I generally use a ratio of 1 pint of water to 6 oz sugar. But it is worth having a small taste of the wine before deciding how much sugar to put in. The ratio above is that recommended by CJJ Berry, but it often makes the wine too sweet. My 'small tastes' at the racking stage are miniscule, and are the result of me tipping out the liquid from the bund at the end of my plastic tube - and this gives me sufficient idea.
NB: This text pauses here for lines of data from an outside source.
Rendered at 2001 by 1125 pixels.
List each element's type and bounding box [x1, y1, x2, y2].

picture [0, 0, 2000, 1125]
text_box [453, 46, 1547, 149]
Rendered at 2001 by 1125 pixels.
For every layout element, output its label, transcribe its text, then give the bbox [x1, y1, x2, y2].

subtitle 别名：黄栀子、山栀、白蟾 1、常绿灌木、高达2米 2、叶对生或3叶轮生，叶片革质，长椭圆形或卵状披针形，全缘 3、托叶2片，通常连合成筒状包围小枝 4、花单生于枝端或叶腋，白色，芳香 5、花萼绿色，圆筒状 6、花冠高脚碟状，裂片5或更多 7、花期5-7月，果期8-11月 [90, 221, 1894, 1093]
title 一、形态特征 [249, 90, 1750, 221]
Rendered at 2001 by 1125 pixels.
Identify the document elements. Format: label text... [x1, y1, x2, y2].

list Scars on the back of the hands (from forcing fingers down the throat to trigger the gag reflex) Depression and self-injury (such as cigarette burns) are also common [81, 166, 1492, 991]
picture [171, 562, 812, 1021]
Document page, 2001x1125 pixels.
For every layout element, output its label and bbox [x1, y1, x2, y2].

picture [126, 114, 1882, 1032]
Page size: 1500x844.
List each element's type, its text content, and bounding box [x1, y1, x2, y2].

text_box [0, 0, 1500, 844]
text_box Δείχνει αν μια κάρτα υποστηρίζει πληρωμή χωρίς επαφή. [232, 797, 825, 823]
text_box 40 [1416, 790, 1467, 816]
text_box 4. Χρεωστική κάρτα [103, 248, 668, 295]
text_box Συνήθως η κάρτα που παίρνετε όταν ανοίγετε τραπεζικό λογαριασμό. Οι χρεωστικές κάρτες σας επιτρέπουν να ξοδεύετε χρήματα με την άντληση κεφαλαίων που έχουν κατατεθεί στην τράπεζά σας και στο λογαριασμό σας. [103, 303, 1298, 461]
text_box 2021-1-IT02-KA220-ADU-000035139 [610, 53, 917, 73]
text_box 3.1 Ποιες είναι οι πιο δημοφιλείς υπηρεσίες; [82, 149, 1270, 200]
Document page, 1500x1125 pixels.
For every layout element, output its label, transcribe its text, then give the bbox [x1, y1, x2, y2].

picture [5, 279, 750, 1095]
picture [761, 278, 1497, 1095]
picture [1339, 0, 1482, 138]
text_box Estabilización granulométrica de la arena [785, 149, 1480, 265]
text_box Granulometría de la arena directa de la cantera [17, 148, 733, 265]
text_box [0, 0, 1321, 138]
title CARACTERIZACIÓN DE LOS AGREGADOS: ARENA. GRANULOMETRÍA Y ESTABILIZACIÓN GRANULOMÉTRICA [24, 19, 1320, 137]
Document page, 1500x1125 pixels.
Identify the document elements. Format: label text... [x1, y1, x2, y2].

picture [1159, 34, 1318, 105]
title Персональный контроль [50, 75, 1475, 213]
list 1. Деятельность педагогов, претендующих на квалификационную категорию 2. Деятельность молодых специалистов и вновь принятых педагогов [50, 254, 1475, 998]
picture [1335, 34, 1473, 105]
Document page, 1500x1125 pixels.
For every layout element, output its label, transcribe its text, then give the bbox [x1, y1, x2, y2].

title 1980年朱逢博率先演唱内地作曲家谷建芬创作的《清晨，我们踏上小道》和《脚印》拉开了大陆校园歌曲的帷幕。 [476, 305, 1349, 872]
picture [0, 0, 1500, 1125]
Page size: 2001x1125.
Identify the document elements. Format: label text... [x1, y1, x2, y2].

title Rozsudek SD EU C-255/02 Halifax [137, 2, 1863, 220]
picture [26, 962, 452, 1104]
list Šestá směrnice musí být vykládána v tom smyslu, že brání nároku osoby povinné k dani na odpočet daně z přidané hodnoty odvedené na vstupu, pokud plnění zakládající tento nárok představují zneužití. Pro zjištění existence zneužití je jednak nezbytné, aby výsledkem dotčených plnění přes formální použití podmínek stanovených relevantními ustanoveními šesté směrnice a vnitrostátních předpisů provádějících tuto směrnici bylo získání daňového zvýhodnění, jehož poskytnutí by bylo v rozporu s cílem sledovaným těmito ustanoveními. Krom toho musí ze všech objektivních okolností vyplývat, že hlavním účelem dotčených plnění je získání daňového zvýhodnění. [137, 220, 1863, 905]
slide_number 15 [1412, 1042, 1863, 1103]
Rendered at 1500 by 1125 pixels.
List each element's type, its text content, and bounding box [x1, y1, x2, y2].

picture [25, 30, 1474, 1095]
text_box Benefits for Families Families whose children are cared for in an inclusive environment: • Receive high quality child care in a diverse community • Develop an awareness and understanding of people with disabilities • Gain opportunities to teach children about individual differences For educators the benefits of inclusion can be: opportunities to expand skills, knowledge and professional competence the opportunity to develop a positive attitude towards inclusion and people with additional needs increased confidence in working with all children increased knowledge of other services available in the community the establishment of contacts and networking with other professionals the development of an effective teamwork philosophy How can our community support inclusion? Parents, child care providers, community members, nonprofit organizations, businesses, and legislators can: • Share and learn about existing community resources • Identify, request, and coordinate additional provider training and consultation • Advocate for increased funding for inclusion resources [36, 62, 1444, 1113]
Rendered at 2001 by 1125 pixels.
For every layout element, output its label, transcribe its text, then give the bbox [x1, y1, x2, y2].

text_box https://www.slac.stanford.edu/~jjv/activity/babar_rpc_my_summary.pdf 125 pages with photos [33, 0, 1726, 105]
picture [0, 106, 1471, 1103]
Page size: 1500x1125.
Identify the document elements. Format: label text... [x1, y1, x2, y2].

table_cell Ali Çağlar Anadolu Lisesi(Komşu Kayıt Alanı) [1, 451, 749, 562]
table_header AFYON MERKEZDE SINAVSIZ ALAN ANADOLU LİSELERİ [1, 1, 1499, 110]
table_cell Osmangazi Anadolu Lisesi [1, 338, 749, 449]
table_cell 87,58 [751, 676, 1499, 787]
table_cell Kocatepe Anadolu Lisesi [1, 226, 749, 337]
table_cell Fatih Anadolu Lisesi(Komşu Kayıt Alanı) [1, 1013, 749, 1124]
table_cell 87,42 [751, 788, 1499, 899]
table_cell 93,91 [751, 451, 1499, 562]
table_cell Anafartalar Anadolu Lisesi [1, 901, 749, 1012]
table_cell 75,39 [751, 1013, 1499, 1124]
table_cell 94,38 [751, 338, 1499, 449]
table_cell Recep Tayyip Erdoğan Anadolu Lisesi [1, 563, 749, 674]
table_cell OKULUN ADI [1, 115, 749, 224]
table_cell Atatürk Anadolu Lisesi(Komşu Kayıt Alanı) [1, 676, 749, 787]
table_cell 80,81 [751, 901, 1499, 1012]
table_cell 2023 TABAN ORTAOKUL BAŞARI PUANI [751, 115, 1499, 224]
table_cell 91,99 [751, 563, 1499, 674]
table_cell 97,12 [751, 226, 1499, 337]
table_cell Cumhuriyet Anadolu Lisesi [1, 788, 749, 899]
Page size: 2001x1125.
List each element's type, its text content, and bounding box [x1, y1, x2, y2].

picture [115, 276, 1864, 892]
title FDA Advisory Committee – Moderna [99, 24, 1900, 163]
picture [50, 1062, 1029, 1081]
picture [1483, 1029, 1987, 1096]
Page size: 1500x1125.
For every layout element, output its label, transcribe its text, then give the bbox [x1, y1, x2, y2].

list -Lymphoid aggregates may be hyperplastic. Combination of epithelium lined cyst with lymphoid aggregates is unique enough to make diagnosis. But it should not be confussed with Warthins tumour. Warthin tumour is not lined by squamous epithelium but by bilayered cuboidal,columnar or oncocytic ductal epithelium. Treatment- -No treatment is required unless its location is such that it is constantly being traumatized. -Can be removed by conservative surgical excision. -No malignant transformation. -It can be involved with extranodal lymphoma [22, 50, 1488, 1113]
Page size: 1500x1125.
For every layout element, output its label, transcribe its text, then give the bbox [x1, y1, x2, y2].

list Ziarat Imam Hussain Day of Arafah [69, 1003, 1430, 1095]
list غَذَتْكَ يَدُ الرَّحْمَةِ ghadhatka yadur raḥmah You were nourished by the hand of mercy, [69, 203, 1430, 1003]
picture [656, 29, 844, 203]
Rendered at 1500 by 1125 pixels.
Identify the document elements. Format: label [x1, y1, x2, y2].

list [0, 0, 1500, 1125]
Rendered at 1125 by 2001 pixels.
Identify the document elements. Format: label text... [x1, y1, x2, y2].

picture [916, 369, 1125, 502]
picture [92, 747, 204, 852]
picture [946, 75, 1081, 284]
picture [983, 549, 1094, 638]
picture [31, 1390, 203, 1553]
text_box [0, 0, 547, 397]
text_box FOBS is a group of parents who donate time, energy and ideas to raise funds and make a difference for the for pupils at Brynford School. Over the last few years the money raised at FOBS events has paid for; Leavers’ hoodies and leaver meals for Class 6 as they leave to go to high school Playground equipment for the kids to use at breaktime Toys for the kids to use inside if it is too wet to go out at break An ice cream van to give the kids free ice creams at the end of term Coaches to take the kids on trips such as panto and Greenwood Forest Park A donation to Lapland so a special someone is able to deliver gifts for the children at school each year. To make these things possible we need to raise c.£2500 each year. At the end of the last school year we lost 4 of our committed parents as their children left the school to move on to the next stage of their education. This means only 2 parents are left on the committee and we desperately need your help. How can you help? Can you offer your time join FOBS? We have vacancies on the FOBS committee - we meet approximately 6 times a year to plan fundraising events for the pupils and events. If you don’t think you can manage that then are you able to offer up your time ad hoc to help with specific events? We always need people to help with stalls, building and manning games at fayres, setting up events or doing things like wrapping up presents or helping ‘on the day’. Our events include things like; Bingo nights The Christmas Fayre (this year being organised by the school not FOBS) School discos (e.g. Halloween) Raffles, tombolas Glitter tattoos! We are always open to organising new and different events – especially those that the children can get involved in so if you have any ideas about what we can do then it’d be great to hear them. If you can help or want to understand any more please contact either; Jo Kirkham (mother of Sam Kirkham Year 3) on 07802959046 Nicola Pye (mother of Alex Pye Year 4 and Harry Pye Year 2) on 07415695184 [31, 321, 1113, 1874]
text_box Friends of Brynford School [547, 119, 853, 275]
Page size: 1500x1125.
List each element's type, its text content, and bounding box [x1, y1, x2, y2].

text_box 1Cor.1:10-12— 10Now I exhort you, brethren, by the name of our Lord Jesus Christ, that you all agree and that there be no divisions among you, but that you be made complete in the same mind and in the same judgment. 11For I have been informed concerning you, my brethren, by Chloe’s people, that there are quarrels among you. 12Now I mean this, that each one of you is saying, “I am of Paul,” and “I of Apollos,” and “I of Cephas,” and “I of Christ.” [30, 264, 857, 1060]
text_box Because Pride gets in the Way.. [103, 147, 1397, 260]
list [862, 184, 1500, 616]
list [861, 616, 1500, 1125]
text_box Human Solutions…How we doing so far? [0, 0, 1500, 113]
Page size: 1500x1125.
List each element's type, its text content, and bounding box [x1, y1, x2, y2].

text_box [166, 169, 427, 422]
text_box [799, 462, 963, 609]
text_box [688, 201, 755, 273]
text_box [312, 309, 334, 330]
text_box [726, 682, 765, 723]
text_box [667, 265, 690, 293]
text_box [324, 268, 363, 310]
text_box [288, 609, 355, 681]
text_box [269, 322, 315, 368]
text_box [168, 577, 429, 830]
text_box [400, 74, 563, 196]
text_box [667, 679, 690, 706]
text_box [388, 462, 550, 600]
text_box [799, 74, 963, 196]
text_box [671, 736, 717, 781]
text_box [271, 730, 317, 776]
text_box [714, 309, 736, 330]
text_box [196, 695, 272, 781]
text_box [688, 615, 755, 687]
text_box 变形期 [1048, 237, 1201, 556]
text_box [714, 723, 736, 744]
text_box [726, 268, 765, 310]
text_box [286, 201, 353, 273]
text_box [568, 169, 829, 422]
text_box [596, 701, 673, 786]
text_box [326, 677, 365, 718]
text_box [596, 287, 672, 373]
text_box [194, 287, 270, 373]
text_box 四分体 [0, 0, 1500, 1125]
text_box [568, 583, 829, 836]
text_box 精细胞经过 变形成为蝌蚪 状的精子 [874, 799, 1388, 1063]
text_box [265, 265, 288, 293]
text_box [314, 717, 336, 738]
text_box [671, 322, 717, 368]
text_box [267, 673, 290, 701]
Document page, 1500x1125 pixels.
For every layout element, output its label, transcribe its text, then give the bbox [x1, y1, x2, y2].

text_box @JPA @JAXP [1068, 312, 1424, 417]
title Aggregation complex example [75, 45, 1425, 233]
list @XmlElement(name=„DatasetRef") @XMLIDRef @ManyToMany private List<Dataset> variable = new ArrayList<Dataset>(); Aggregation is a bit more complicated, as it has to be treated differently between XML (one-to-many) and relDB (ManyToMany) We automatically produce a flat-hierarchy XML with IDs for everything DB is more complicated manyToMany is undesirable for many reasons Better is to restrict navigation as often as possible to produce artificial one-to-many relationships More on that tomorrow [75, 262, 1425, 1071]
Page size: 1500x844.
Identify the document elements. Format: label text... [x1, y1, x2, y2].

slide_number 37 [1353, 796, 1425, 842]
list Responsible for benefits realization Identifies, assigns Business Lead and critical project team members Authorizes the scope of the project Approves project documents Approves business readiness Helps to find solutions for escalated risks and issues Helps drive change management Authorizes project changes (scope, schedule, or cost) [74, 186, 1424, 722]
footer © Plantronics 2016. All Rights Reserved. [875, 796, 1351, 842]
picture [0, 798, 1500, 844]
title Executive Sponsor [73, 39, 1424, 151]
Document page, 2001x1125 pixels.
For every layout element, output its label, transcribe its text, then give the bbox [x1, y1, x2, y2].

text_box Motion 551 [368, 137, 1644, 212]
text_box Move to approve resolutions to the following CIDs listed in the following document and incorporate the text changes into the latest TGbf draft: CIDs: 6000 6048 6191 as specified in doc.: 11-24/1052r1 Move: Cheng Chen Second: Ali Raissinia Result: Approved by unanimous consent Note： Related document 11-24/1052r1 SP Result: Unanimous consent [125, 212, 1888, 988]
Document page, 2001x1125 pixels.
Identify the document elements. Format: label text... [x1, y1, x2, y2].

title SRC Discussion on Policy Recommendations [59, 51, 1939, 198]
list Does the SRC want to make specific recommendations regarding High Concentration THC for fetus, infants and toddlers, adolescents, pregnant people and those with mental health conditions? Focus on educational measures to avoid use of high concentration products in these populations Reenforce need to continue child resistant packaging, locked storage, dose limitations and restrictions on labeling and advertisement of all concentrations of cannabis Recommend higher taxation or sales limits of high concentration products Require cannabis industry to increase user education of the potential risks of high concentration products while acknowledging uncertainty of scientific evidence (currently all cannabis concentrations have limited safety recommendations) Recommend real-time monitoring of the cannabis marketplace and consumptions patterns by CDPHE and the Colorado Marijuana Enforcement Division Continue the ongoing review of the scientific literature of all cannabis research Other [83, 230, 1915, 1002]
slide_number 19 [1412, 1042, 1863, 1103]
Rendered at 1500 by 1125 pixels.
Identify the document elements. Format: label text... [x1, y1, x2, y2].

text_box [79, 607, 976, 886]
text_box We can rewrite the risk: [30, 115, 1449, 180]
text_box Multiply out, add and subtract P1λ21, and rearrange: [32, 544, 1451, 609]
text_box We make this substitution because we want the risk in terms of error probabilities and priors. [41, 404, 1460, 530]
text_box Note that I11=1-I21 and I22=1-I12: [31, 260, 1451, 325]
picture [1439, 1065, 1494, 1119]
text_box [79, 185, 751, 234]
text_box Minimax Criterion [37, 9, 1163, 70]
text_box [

My parsnip wine is actually 'prune and parsnip' and tastes very much like a sherry. My beetroot wine is 'spiced beetroot', and has a colour which is amazing - flourescent purple.

Sensory Dragon said...

Hi Ben, I guess Mr. Berry liked his wine sweet. I'm more a fan of dry wines although the plum wine was way too sharp to begin with which is why I added more sugar to it - which turned out to be a good thing to do. I love the idea of a spiced beetroot wine and the colour sounds amazing...will keep that in mind for a later date! Thanks again for the tip on the sugar solution.

Claire said...

Hiya, how was the wine, have you drunk it all now?!!! Sounds yum!! Oh and Stowe Gardens sounds fab and a bit like Stourhead in Wiltshire (another NT garden and really beautiful!). Hope you are enjoying your garden despite the recent rain! Have a good weekend x

Sensory Dragon said...

Hi Claire,

Just back from spending a few days in Northern Ireland - a bit of work followed by a weekend break - perfect! The plum wine has gone already! Next wine attempt will be carrot....when I get a chance to get it started. I've never been to Stourhead but the Sensory Trust (who I work for) have done a Seasonal Trail there for the National Trust; about 3 or 4 years ago I think. I'm behind with my garden clearance because of the weather, time away etc so I'm going to have to get cracking again this's looking a bit overgrown again. Nature doesn't wait does She!! Hope you, the family and growing number of pets are all well!

Kay Sexton said...

Thank you for the endorsement - I'm really glad that the book was a good choice (some people know their sisters well, others don't, your lovely sister seems to have the knack of choosing the right present, which is wonderful!) and I look forward to following your horticultural progress!

Sensory Dragon said...

Hi Kate, word is spreading about your book and a work colleague of mine has since bought the book for her sister, who is now enjoying reading it on her sofa! Seems to be a favourite present between sisters! Thank you for such a great read and I hope you'll be writing more allotment stories before too long.